1. Field of the Invention
The present invention relates to a reference voltage circuit capable of outputting, with low current consumption, a voltage that is less liable to change due to a temperature change, and has an extremely low GND terminal reference voltage.
2. Description of the Related Art
FIG. 2 is a circuit diagram for illustrating a related-art reference voltage circuit. The related-art reference voltage circuit includes an NMOS transistor 102, an NMOS transistor 103, a PMOS transistor 106, a PMOS transistor 107, a PMOS transistor 201, a resistor 104, a resistor 202, and an output terminal 108. The NMOS transistor 102 has a gate and a drain connected to each other via the resistor 104, the drain being further connected to a gate of the NMOS transistor 103, the gate being further connected to a drain of the PMOS transistor 106. The NMOS transistor 103 has a drain connected to a drain and a gate of the PMOS transistor 107, a gate of the PMOS transistor 106, and a gate of the PMOS transistor 201, and a source connected to the GND terminal 101. The PMOS transistor 106 has a source connected to a power supply terminal 100. The PMOS transistor 107 has a source connected to the power supply terminal 100. The PMOS transistor 201 has a drain connected to the GND terminal 101 via the resistor 202 and to the output terminal 108, and a source connected to the power supply terminal 100. A positive voltage is supplied to the power supply terminal 100 from a power supply, and a negative voltage is supplied to the GND terminal 101 from the power supply. The NMOS transistor 102 has a threshold voltage higher than a threshold voltage of the NMOS transistor 103, and the resistor 104 has a resistance value higher than a resistance value of the resistor 202.

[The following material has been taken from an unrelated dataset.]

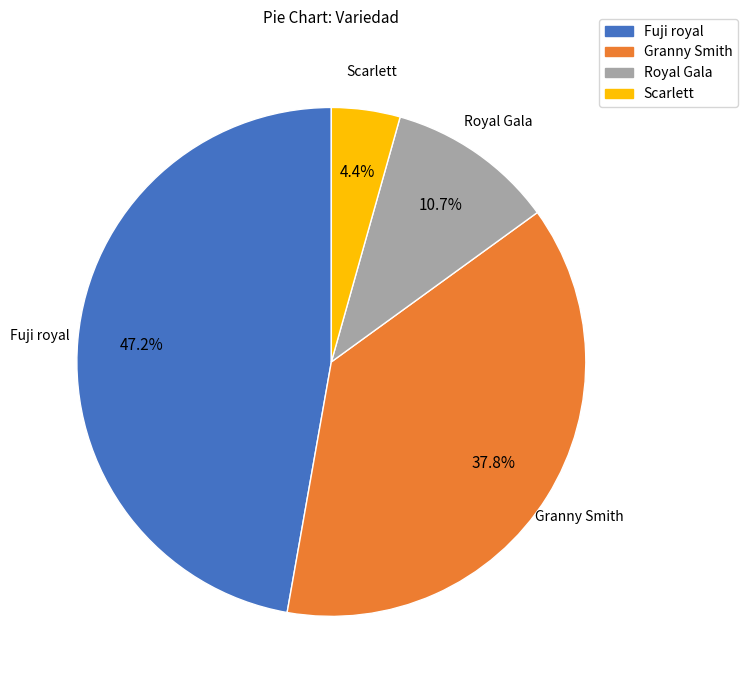

What is the smallest slice in the pie chart?

Scarlett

In the related-art reference voltage circuit having the above-mentioned configuration, a current flowing through the NMOS transistor 103, which has a low threshold voltage, is copied by a current mirror circuit formed of the PMOS transistor 107 and the PMOS transistor 106, and the copied current serves as a drain current of the PMOS transistor 106. The drain current of the PMOS transistor 106 flows through the NMOS transistor 102 having a normal threshold voltage via the resistor 104. Thus, when the NMOS transistor 103 and the NMOS transistor 102 have the same drive capability and both the NMOS transistors perform saturated operation, both the NMOS transistors have the same overdrive voltage. Thus, a voltage corresponding to a difference in threshold voltages between both the NMOS transistors is applied to the resistor 104. The voltage applied to the resistor 104 does not change depending on temperature because changes in threshold voltages of both the NMOS transistors due to a temperature change are approximately the same (for example, see Japanese Patent Application Laid-open No. 2010-152510). A circuit formed of the PMOS transistor 201 and the resistor 202 is an additional circuit configured to output a voltage based on the voltage applied to the resistor 104 to the output terminal 108 by the GND terminal reference. With this additional circuit, a current flowing through the resistor 104 is copied and the copied current serves as a drain current of the PMOS transistor 201, and hence a current having the same value as the current flowing through the resistor 104 flows through the resistor 202. Thus, the resistor 104 and the resistor 202 are formed of the same material, and the resistor 202 is set to have a resistance value that is a fraction of the resistance value of the resistor 104, thereby being capable of outputting a voltage that is a fraction of the voltage applied to the resistor 104, from the output terminal 108 by the GND terminal 101 reference voltage.
Further, a minimum operating voltage of the related-art reference voltage circuit having the above-mentioned configuration is a power supply voltage with which the NMOS transistor 103 or the PMOS transistor 106 can perform the saturated operation. That is, the minimum operating voltage is a higher one of a voltage obtained by adding the overdrive voltage of the NMOS transistor 103 to a voltage obtained by adding an absolute value of a threshold voltage of the PMOS transistor 107 and an overdrive voltage thereof, and a voltage obtained by adding an overdrive voltage of the PMOS transistor 106 to a voltage obtained by adding the threshold voltage of the NMOS transistor 102 and the overdrive voltage thereof. If the overdrive voltages are set to be values small enough to be ignored, the minimum operating voltage can be reduced to a higher one of the absolute value of the threshold voltage of the PMOS transistor 107 and the threshold voltage of the NMOS transistor 102.
As described above, the related-art reference voltage circuit is capable of outputting a voltage that is less liable to change due to a temperature change and operating at low voltage, but has a problem in that the reference voltage circuit requires an additional circuit when outputting a GND terminal reference, resulting in an increase in current consumption due the addition of the circuit.